Trying to SSH to your home computer is tougher than it sounds but it is actually easy. If this is the first time you are setting up SSH, then this post will be helpful. See, the Internet will return solutions to two different issues, both of which you need. Here is how to do it:

Your Router

If you want to get to your machine from outside your home network, you need to know your home network’s IP address – http://whatismyipaddress.com/. Then, you need to go into your router’s configuration page (usually 192.168.1.1) and forward port 22 to your designated computer. There are plenty of websites that can help you do this.  Once this is set up, you can test your connection from outside your home using http://www.yougetsignal.com/tools/open-ports/. If this is your first time though, you will likely need this second step.

Your SSH Server

Try to SSH to your computer from your own computer or from another computer in your network: ssh localhost

If you get a “port 22 connection refused error”, then it is likely not the router anymore. You probably do not have a SSH server running on your machine. If you have used Linux machines at work or school, then you are accustomed to having SSH running and ready to go but that is not how it is in the real world. Try some of the following commands to see if SSH is running and/or on your PC.
◇ ◇ ◇
_REQUIRED ACTIONS_
A) Recast the paragraph of the SSH guide beginning "If you want to get to your machine from outside" as a short bulleted list that keeps its main facts.
B) Write the next part of the guide on SSH access to a home computer, starting after its final sentence.
The records that follow are material separate from the text on reaching a home computer by SSH.
◇ ◇ ◇
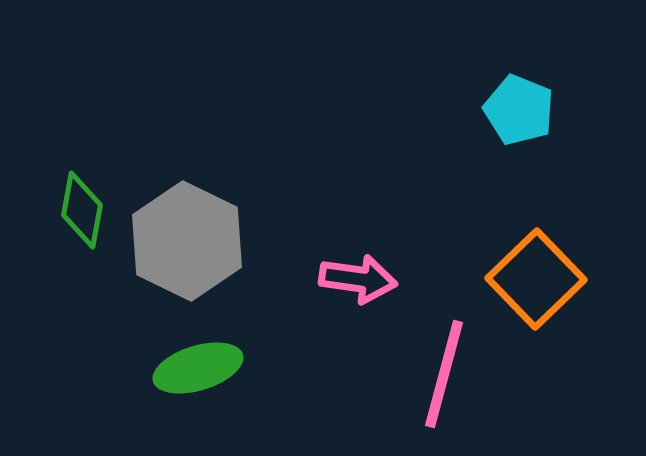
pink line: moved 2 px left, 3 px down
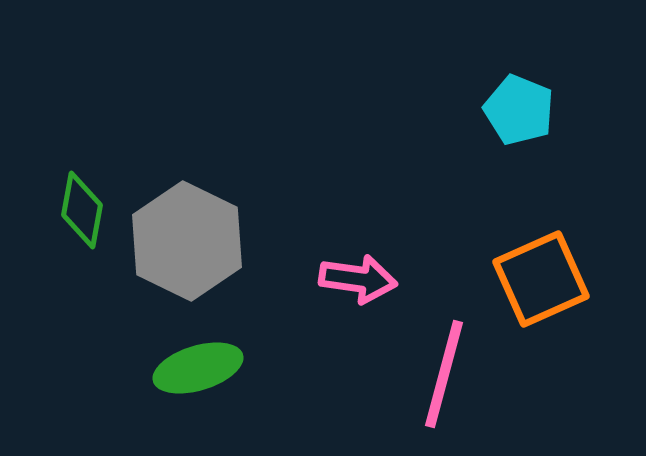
orange square: moved 5 px right; rotated 20 degrees clockwise
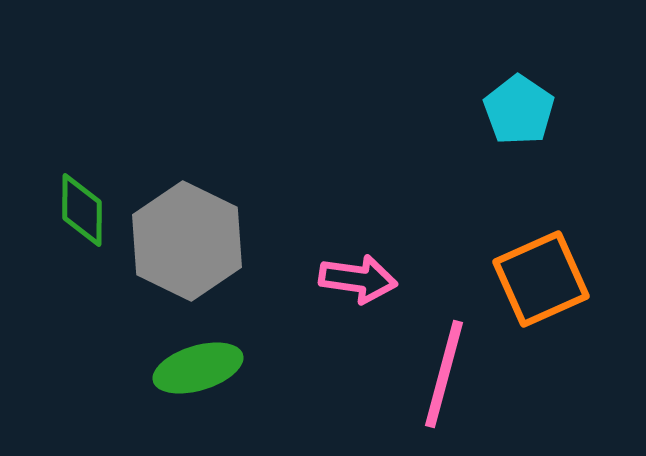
cyan pentagon: rotated 12 degrees clockwise
green diamond: rotated 10 degrees counterclockwise
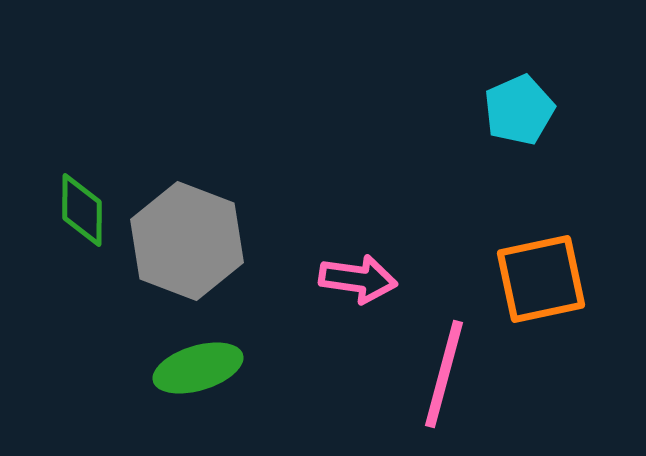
cyan pentagon: rotated 14 degrees clockwise
gray hexagon: rotated 5 degrees counterclockwise
orange square: rotated 12 degrees clockwise
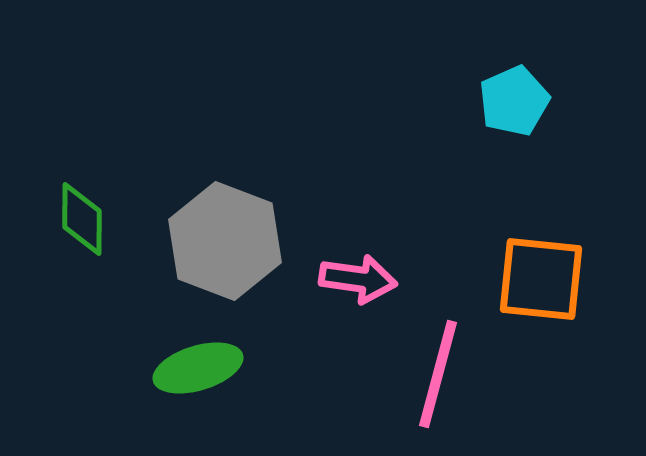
cyan pentagon: moved 5 px left, 9 px up
green diamond: moved 9 px down
gray hexagon: moved 38 px right
orange square: rotated 18 degrees clockwise
pink line: moved 6 px left
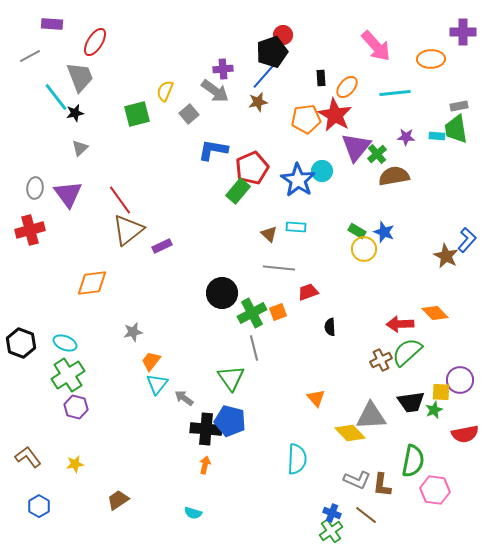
◇ ◇ ◇
_EXPECTED OUTPUTS_
A)
- To reach your machine from outside your home network, find your home network's IP address (http://whatismyipaddress.com/).
- Open your router's configuration page (usually 192.168.1.1) and forward port 22 to your designated computer; many websites can help with this.
- Test the connection from outside your home using http://www.yougetsignal.com/tools/open-ports/.
- First-time users will likely also need the second step.

B)
  • ps -C sshd
  • netstat -a |grep ssh
  • ls /etc/init.d/*ssh*

If nothing is getting returned, you need a server. You can install a good one called openssh-server from your Software Manager. You can also try adding it from the command line. The service should start and you can check with service ssh status. Since this is a service, you can also start | stop | restart the service if it dies.

False Positives

  • You will not need to SSH on port 2222.
  • You will not need to do NAT.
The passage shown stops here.